Fermez les yeux et imaginez comment producteurs et scénaristes hollywoodiens organiseraient le dernier tour de piste d’une des plus sacrées de leurs vaches à lait et vous avez vu le film. La ligne est claire : il faut offrir au spectateur ce qu’il est venu voir, à tel point qu’aucun morceau de bravoure ne crée la surprise (à l’exception d’une fusillade dans un escalier, filmée en plan-séquence). Certes, personne n’a oublié de soigner les courses-poursuites, les combats à mains nues, les explosions spectaculaires et les punchlines. La chanson d'ouverture, signée Billie Eilish, donne le la : onctueuse, délicieusement produite et composée, le moindre souffle lascif de la teenager se propage à travers les enceintes de la salle, et même les cliquetis des marteaux du piano se fondent dans la partition. Mais le train reste solidement sur son rail, vers une destination pas si exotique que ça.

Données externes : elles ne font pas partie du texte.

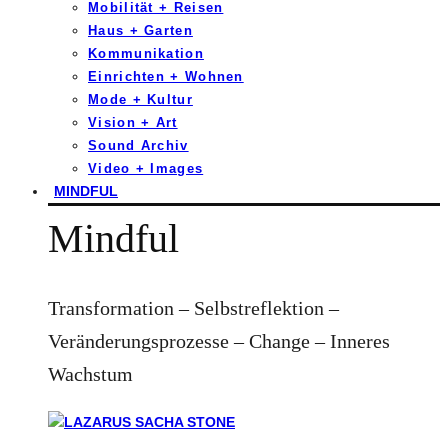
Mobilität + Reisen
Haus + Garten
Kommunikation
Einrichten + Wohnen
Mode + Kultur
Vision + Art
Sound Archiv
Video + Images
MINDFUL
Mindful
Transformation – Selbstreflektion –
Veränderungsprozesse – Change – Inneres
Wachstum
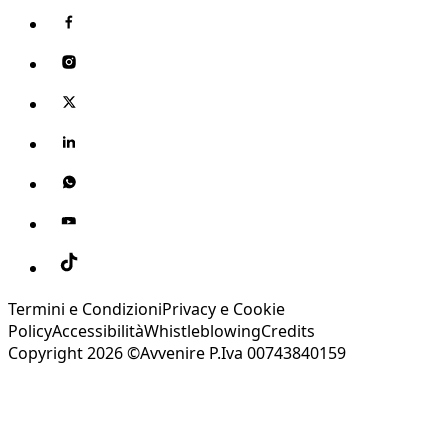
Termini e Condizioni
Privacy e Cookie
Policy
Accessibilità
Whistleblowing
Credits
Copyright 2026 ©Avvenire P.Iva 00743840159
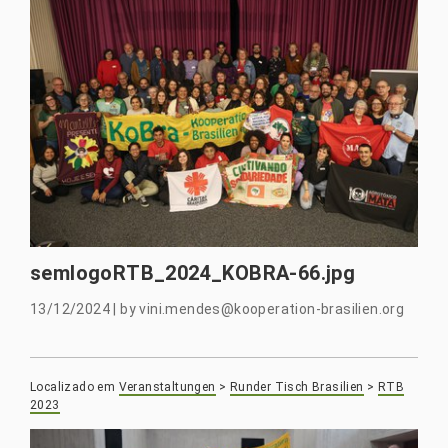
semlogoRTB_2024_KOBRA-66.jpg
13/12/2024
|
by
vini.mendes@kooperation-brasilien.org
Localizado em
Veranstaltungen
>
Runder Tisch Brasilien
>
RTB
2023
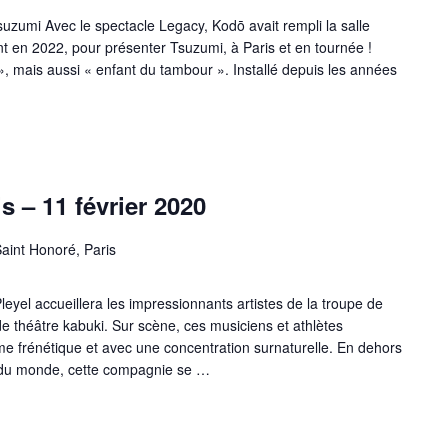
zumi Avec le spectacle Legacy, Kodō avait rempli la salle
ent en 2022, pour présenter Tsuzumi, à Paris et en tournée !
», mais aussi « enfant du tambour ». Installé depuis les années
s – 11 février 2020
aint Honoré, Paris
Pleyel accueillera les impressionnants artistes de la troupe de
e théâtre kabuki. Sur scène, ces musiciens et athlètes
me frénétique et avec une concentration surnaturelle. En dehors
s du monde, cette compagnie se …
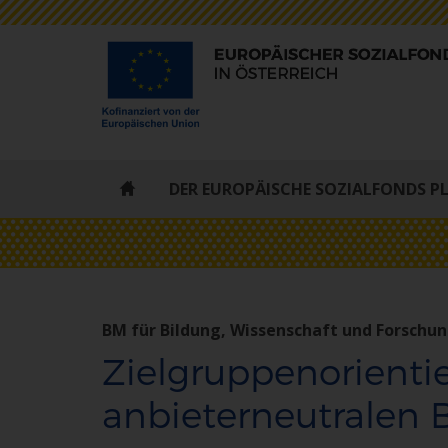
ESF
DER EUROPÄISCHE SOZIALFONDS P
-
STARTSEITE
BM für Bildung, Wissenschaft und Forschu
Zielgruppenorienti
anbieterneutralen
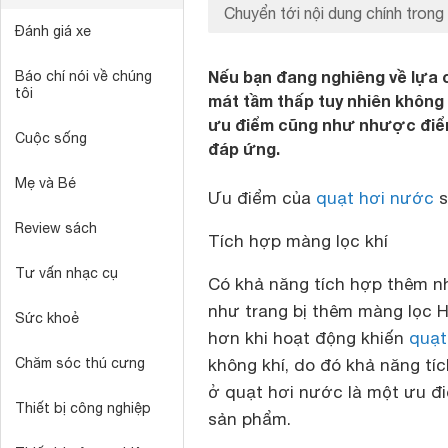
Chuyển tới nội dung chính trong 
Đánh giá xe
Nếu bạn đang nghiêng về lựa 
Báo chí nói về chúng
tôi
mát tầm thấp tuy nhiên không 
ưu điểm cũng như nhược điể
Cuộc sống
đáp ứng.
Mẹ và Bé
Ưu điểm của
quạt hơi nước
s
Review sách
Tích hợp màng lọc khí
Tư vấn nhạc cụ
Có khả năng tích hợp thêm n
như trang bị thêm màng lọc 
Sức khoẻ
hơn khi hoạt động khiến
quạt
Chăm sóc thú cưng
không khí, do đó khả năng tí
ở quạt hơi nước là một ưu đi
Thiết bị công nghiệp
sản phẩm.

Le méchant Blofeld, joué assez sobrement par Christoph Waltz dans 007 Spectre, est de retour et éclipse malheureusement ce pauvre Rami Malek, dont le personnage de Lyutsifer Safin manque cruellement de présence. On rêvait pourtant d’en savoir plus sur cet empoisonneur vicieux, qui apparaît affublé d’un terrifiant masque blanc dès la première scène. Il ne se dévoile finalement que dans le dernier acte du film, la peau du visage calcinée, la voix trainante, mais trop brièvement pour interagir avec le héros, occupé à zigouiller un homme de main borgne par-ci, une taupe infiltrée par-là, sans oublier cet antagoniste qui a survécu à l’épisode précédent.
Pour se hasarder à une comparaison, Mourir peut attendre ressemble à ce mariage auquel vous vous êtes rendu cet été, où des moyens pharaoniques ont été déployés, mais où les témoins ne se sont pas donné la peine de faire mieux que les diaporamas habituels. Tout y était, presque trop, mais ça manquait d’âme. Finalement, les époux n’ont pas eu la fête qu’ils méritaient.
Mais ne nous fâchons pas. Comme tout épisode de James Bond avec Daniel Craig, Mourir peut attendre a sa place parmi les meilleurs de la franchise, même lorsqu’on cultive une nostalgie sincère pour les froncements de sourcils de Sean Connery et les tenues kitchs de Roger Moore. On se dit simplement que, quitte à attendre un an et demi pour Mourir…, on aurait bien repris un épisode de plus. Comme chez Bond, On ne vit que deux fois, on pourrait facilement Mourir un autre jour. Car, au fond, Tuer n'est pas jouer. On pourrait tout aussi bien Vivre et laisser mourir. Ce n’est pas parce qu’on a le Permis de tuer qu’il faut renoncer Au service secret de Sa Majesté. Après tout, Demain ne meurt jamais.